I corpi senza vita di Teresa (30 anni) e Trifone (28 anni) erano stati trovati all’interno della loro auto parcheggiata vicino al palasport di Pordenone la sera del 17 marzo del 2015. Ad ucciderli cinque colpi di pistola – tre per lui e due per lei – sparati da una calibro 7,65. Dopo le indagini del caso, l’unico indagato nonché imputato, risultò Giosuè Ruotolo di Somma Vesuviana, commilitone e vecchio coinquilino di Trifone. Nonostante il ritrovamento dell’arma all’interno del laghetto del parco San Valentino di Pordenone, l’assenza della prova del Dna e di testimoni hanno reso particolarmente difficili le indagini. Dalle ricerche, infatti, è emersa la vicinanza di Ruotolo al luogo del delitto, ma nulla di più. L’accusa si è quindi basata principalmente sul movente: Ruotolo aveva paura di essere denunciato da Trifone per un profilo Facebook falso con il quale interagiva con Teresa, mettendola in guardia dalle “avventure” del fidanzato con altre donne. Se il coinquilino si fosse rivolto alle autorità avrebbe compromesso per sempre la sua carriera. Un’ipotesi mai avvallata dalla difesa, che invece ha sempre sostenuto che non vi fossero state liti fra i due.  Ergastolo e isolamento diurno per due anni, interdizione perpetua dai pubblici uffici, spese processuali e risarcimenti accessori. È questo il verdetto della Corte d’Assise del tribunale di Udine per Giosuè Ruotolo, il militare campano di 28 anni, unico imputato nel processo per il duplice omicidio della coppia di fidanzati Teresa Costanza e Trifone Ragone, uccisi a colpi di pistola nel parcheggio del palazzetto dello sport di Pordenone la sera del 17 marzo 2015.

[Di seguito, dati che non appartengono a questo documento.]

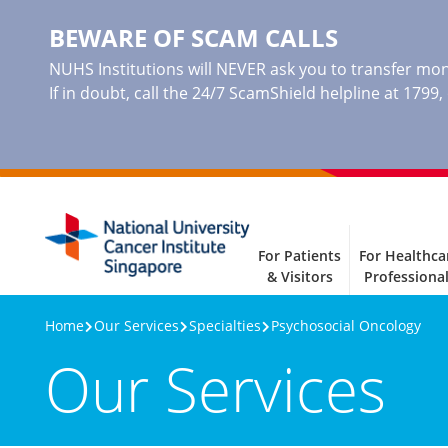
BEWARE OF SCAM CALLS
NUHS Institutions will NEVER ask you to transfer mone
If in doubt, call the 24/7 ScamShield helpline at 1799
For Patients
For Healthca
& Visitors
Professiona
Home
Our Services
Specialties
Psychosocial Oncology
Our Services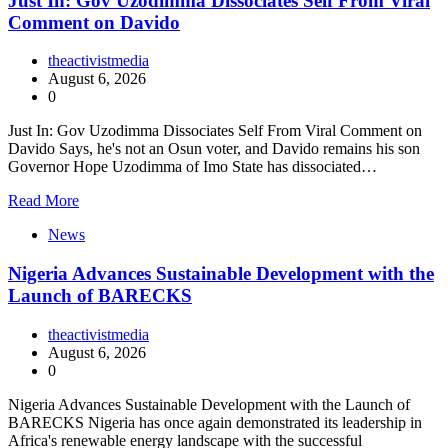
Just In: Gov Uzodimma Dissociates Self From Viral
Comment on Davido
theactivistmedia
August 6, 2026
0
Just In: Gov Uzodimma Dissociates Self From Viral Comment on
Davido Says, he's not an Osun voter, and Davido remains his son
Governor Hope Uzodimma of Imo State has dissociated…
Read More
News
Nigeria Advances Sustainable Development with the
Launch of BARECKS
theactivistmedia
August 6, 2026
0
Nigeria Advances Sustainable Development with the Launch of
BARECKS Nigeria has once again demonstrated its leadership in
Africa's renewable energy landscape with the successful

La sentenza di primo grado non lascia spazio a dubbi: a nulla sono valse le argomentazioni della difesa che ha sempre sostenuto l’innocenza di Giosuè Ruotolo, chiedendone l’assoluzione. Solo ieri, infatti, l’avvocato Giuseppe Esposito, uno dei legali dell’imputato, aveva ribadito di «credere fermamente che Giosuè Ruotolo fosse un detenuto innocente e trattenuto per un fatto che non aveva commesso».